Researchers from ISB and Fred Hutch have mapped the architecture of several key components of the yeast RNA polymerase I complex.

3 Bullets:

  • Aggressive tumor growth is linked to high activity of a macromolecular assembly called RNA polymerase I.
  • ISB and FHCRC researchers collaborate to map the architecture of the assembly using a powerful crosslinking-mass spectrometry (CXMS) technology.
  • Structural maps provide important insights into therapeutic targets for cancer treatment.

By Mark Gillespie

Rapidly growing tumor cells require large amounts of protein for their survival. This increased protein synthesis, or translation, can be traced back to elevated expression levels of RNA polymerase I, a macromolecular assembly that produces a major component of the translational machinery. Researchers at the Institute for Systems Biology, in collaboration with the Fred Hutchinson Cancer Research Center, have mapped the architecture of several key components of the yeast RNA polymerase I complex. This research, published online in Nature Structural & Molecular Biology on Aug. 17, 2014, reveals exciting new insight into potential therapeutic avenues for cancer treatment.

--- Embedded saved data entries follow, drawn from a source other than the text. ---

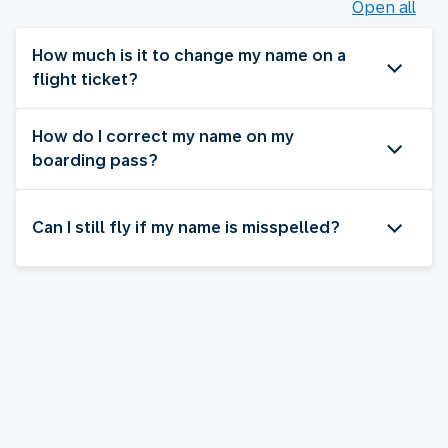
Open all
How much is it to change my name on a
flight ticket?
How do I correct my name on my
boarding pass?
Can I still fly if my name is misspelled?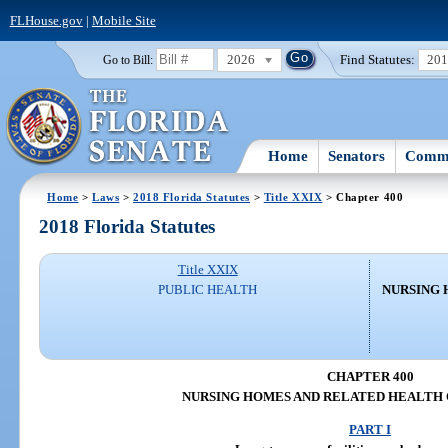
FLHouse.gov
|
Mobile Site
2026
Find Statutes:
20
Go to Bill:
Home
Senators
Commi
Home
>
Laws
>
2018 Florida Statutes
>
Title XXIX
> Chapter 400
2018 Florida Statutes
Title XXIX
PUBLIC HEALTH
NURSING 
CHAPTER 400
NURSING HOMES AND RELATED HEALTH 
PART I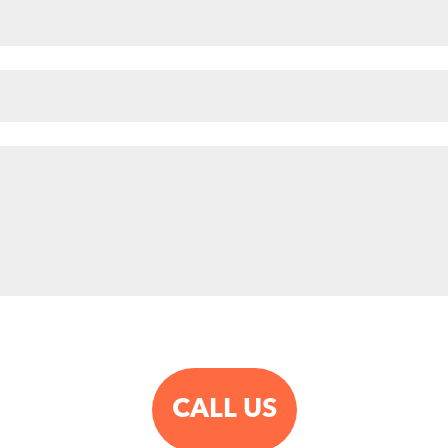
CALL US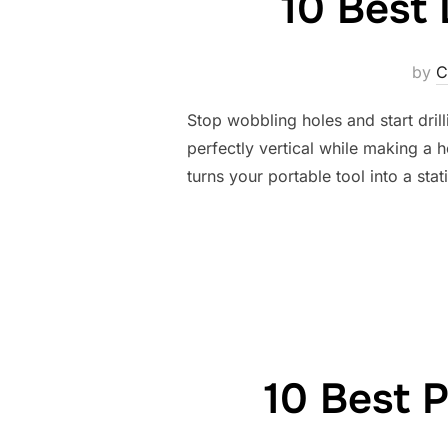
10 Best 
by
C
Stop wobbling holes and start dril
perfectly vertical while making a ho
turns your portable tool into a st
10 Best P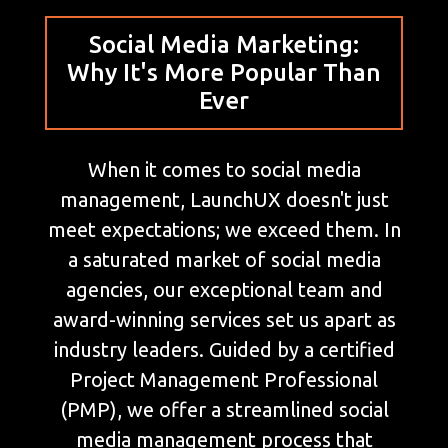
Social Media Marketing:
Why It's More Popular Than
Ever
When it comes to social media
management, LaunchUX doesn't just
meet expectations; we exceed them. In
a saturated market of social media
agencies, our exceptional team and
award-winning services set us apart as
industry leaders. Guided by a certified
Project Management Professional
(PMP), we offer a streamlined social
media management process that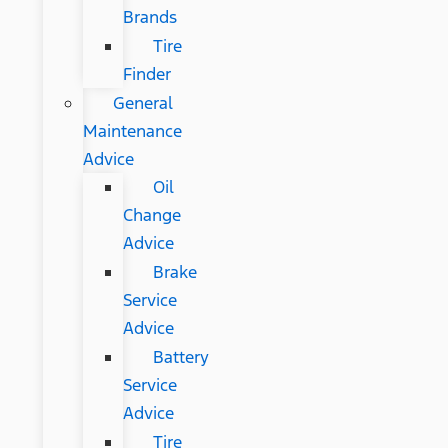
Brands
Tire
Finder
General
Maintenance
Advice
Oil
Change
Advice
Brake
Service
Advice
Battery
Service
Advice
Tire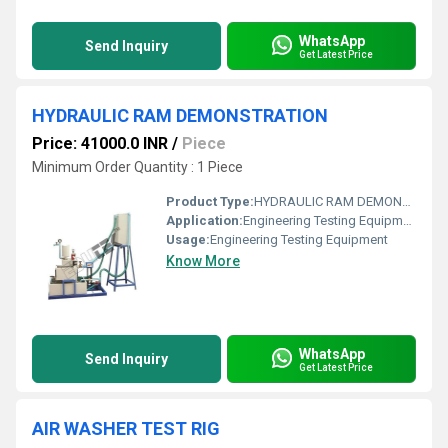
WhatsApp
Send Inquiry
Get Latest Price
HYDRAULIC RAM DEMONSTRATION
Price: 41000.0 INR
/
Piece
Minimum Order Quantity : 1 Piece
Product Type:
HYDRAULIC RAM DEMONSTRATION
Application:
Engineering Testing Equipment
Usage:
Engineering Testing Equipment
Know More
WhatsApp
Send Inquiry
Get Latest Price
AIR WASHER TEST RIG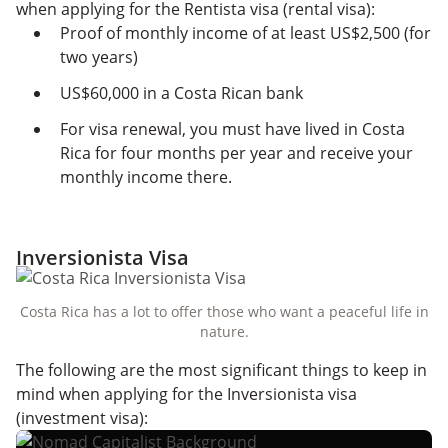
when applying for the Rentista visa (rental visa):
Proof of monthly income of at least US$2,500 (for
two years)
US$60,000 in a Costa Rican bank
For visa renewal, you must have lived in Costa
Rica for four months per year and receive your
monthly income there.
Inversionista Visa
Costa Rica has a lot to offer those who want a peaceful life in
nature.
The following are the most significant things to keep in
mind when applying for the Inversionista visa
(investment visa):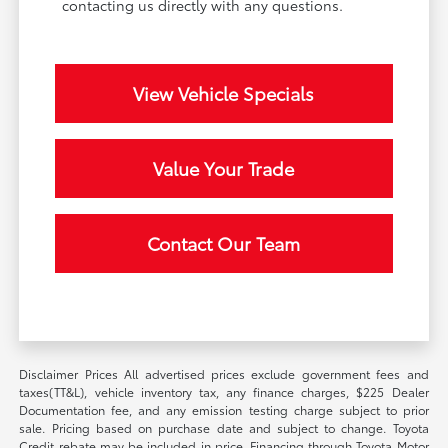
contacting us directly with any questions.
View Vehicle Specials
Value Your Trade
Contact Our Team
Disclaimer Prices All advertised prices exclude government fees and
taxes(TT&L), vehicle inventory tax, any finance charges, $225 Dealer
Documentation fee, and any emission testing charge subject to prior
sale. Pricing based on purchase date and subject to change. Toyota
Credit rebate may be included in price. Financing through Toyota Motor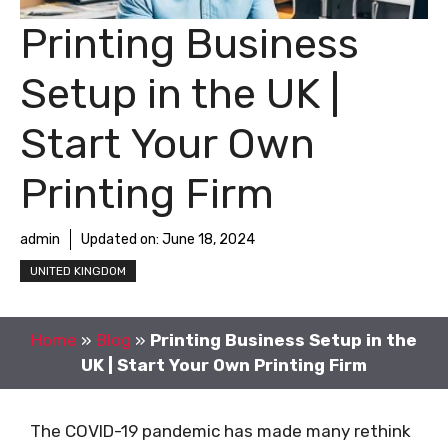
Printing Business
Setup in the UK |
Start Your Own
Printing Firm
admin
Updated on:
June 18, 2024
UNITED KINGDOM
Home
»
Blog
»
Printing Business Setup in the
UK | Start Your Own Printing Firm
The COVID-19 pandemic has made many rethink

Title: Architecture of the Saccharomyces cerevisiae RNA Polymerase I Core Factor Complex

PublicationNature Structural & Molecular Biology

Authors: Bruce A. Knutson, Jie Luo, Jeffrey Ranish, and Steven Hahn

Link: https://pubmed.ncbi.nlm.nih.gov/25132180/

Drug therapies targeting RNA polymerase I are fairly limited, due in part to a lack of understanding of the important structural features of this large complex. ISB’s Jeff Ranish, associate professor, and Jie Luo, research scientist, have developed and applied a powerful crosslinking-mass spectrometry (CXMS) technology to create a map of how yeast Core Factor (CF) proteins assemble with the RNA polymerase I complex. Generating this map would not have been feasible using standard structural biology techniques. With CXMS, protein regions within extremely close proximity to each other are chemically linked together, and then identified using state-of-the-art mass spectrometry and computational approaches. This information is used to assemble a structural map of the protein complex, revealing how the complex forms and which regions are important for assembly and function.

Importantly, the interaction networks formed between these proteins occur within regions that are highly similar to the human complex, suggesting the complexes are comparable and making this research highly relevant to understanding the molecular basis for human cancer.